'Russia...is a riddle, wrapped in a mystery inside an enigma.' Churchill's words were never truer than when the Russian Revolution developed in 1917 from the orderly abdication of an autocratic Tsar to his barbaric murder, and from the establishment of a moderate government to the seizure of power by violent Bolsheviks
But opinion in the West was slow to grasp the import of what was happening. Everyone knew that Russia was overdue for change, and everybody wanted to keep the new Soviet state as an ally in the war against the Kaiser's Germany. No one seemed aware that a reign of terror unequalled since the French Revolution was gripping a nation the size of a continent. It was left to a handful of British adventurers to lift the curtain on this troubled and bloody scene, and to expose the brutal machinations of a new order which was to shake the stability of western democracies and threaten their very existence.

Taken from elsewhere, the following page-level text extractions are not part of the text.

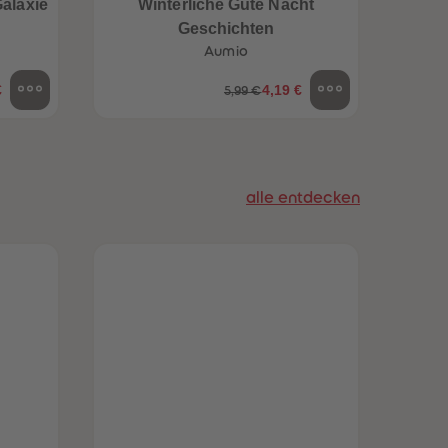
Galaxie
Winterliche Gute Nacht
96
96
Geschichten
97
97
Aumio
98
98
99
99
€
4,19 €
5,99 €
99+
99+
alle entdecken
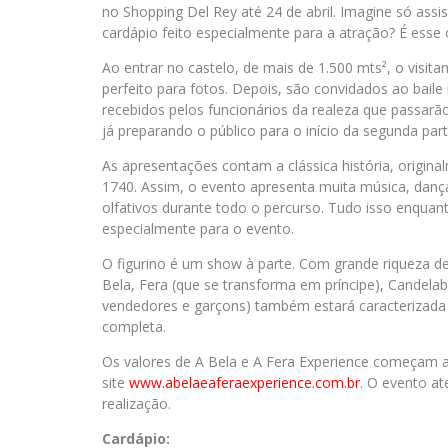
no Shopping Del Rey até 24 de abril. Imagine só assi
cardápio feito especialmente para a atração? É esse 
Ao entrar no castelo, de mais de 1.500 mts², o visi
perfeito para fotos. Depois, são convidados ao baile 
recebidos pelos funcionários da realeza que passar
já preparando o público para o início da segunda part
As apresentações contam a clássica história, origina
1740. Assim, o evento apresenta muita música, dança,
olfativos durante todo o percurso. Tudo isso enqua
especialmente para o evento.
O figurino é um show à parte. Com grande riqueza de
Bela, Fera (que se transforma em príncipe), Candelab
vendedores e garçons) também estará caracterizada 
completa.
Os valores de A Bela e A Fera Experience começam a
site
www.abelaeaferaexperience.com.br
. O evento at
realização.
Cardápio:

Who were these whistle-blowers? Some were diplomats, some were spies, some were scholars and intellectuals; some were novelists and journalists, one was a clergyman, and there were also innocent youngsters - often governesses - who suddenly found themselves living in an alarming land. Many risked their lives and their liberty to reveal to the outside world what was happening in the secretive and sinister state that lay behind a smoke-screen of deceit and a prison-wall-like frontier.
John Ure - who has himself lived as a diplomat in Russia - brings their stories vividly to life, largely on the basis of accounts which have been gathering dust unread for a century. Once again (in the words of The Sunday Times) 'his adventurous spirit sweeps across continents and through history'.